Benché non lo si sia frequentato molto, ogni tanto pare di rivederlo, così com'era a qualche convegno o festival o anteprima. Appariva silenzioso, con un mezzo timido sorriso sul volto, il passo dei suoi scarponcini pesante ma non rumoroso, e un abbigliamento che ricordava quello dei montanari il dì di festa.
Sperando che il ritratto non sia irriguardoso, ricordiamo così Bruno De Marchi, scomparso a Milano a 72 anni in questa data, nato a Tradate (Varese), ma di origine triestina.
Bella persona di grande intensità, dagli interessi molteplici quanto mai esibiti, comprensivo con quanti non la pensassero come lui, è stato insieme critico (per i quotidiani Avvenire e Il Piccolo e per la rivista Bianco e Nero), docente universitario (dal 1992 titolare di Storia delle teoriche del cinema all'Università Cattolica di Milano e dal 2000 incaricato di Cinematografia documentaria), dopo esser stato editor della rivista Vita e Pensiero.
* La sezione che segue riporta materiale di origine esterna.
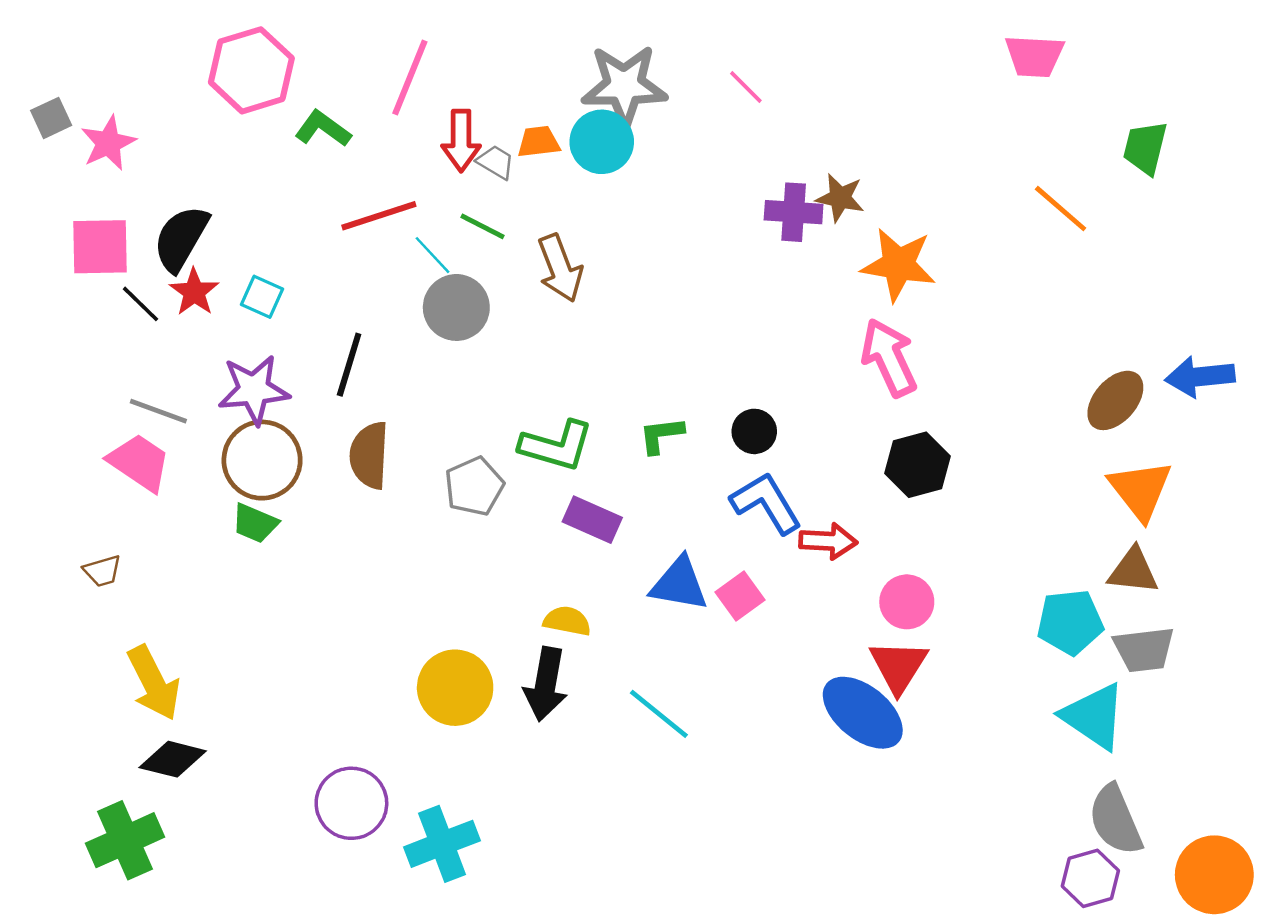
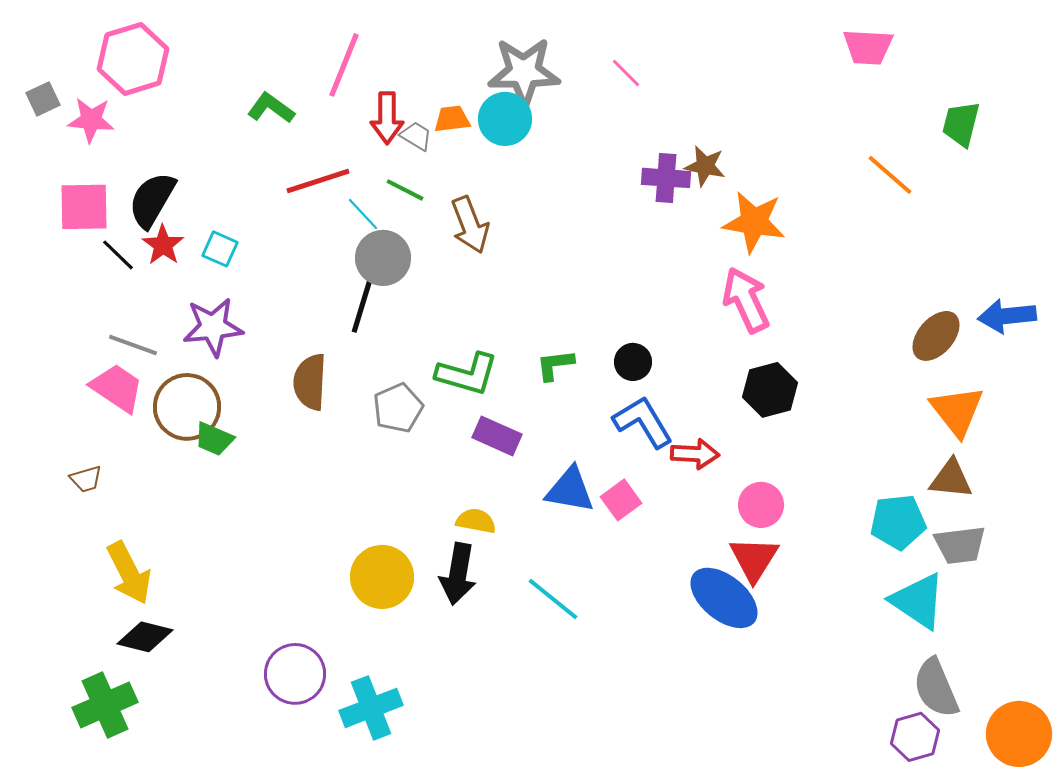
pink hexagon: (251, 70) -> (133, 59), moved
pink star: (108, 143) -> (91, 120), turned 30
black line: (349, 365) -> (362, 306), moved
brown circle: (262, 460) -> (187, 407), moved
Ben noto per suoi due libri (István Szábo, La Nuova Italia, 1977, e soprattutto Paul Vecchiali o l'anfibiologia, La Biennale di Venezia, 1982), lo si ricorda anche come persona molto attenta alle cinematografie marginalizzate dalla distribuzione, specie quelle della Mitteleuropa e delle nazioni in cerca di identità (Québec, Catalogna, Irlanda, Islanda) o dell'Africa nera. Purtroppo misconosciute le sue più recenti pubblicazioni, tutte apparse da Euresis: Lontano da Hollywood?, 1996; Umbra Dei e palpebra del cinema, luce, 1996; Huang Tu Di/Terra gialla, 1999; Camicie nere camicie brune, 2000 (con Massimo Locatelli); L'utopia impaziente, 2003.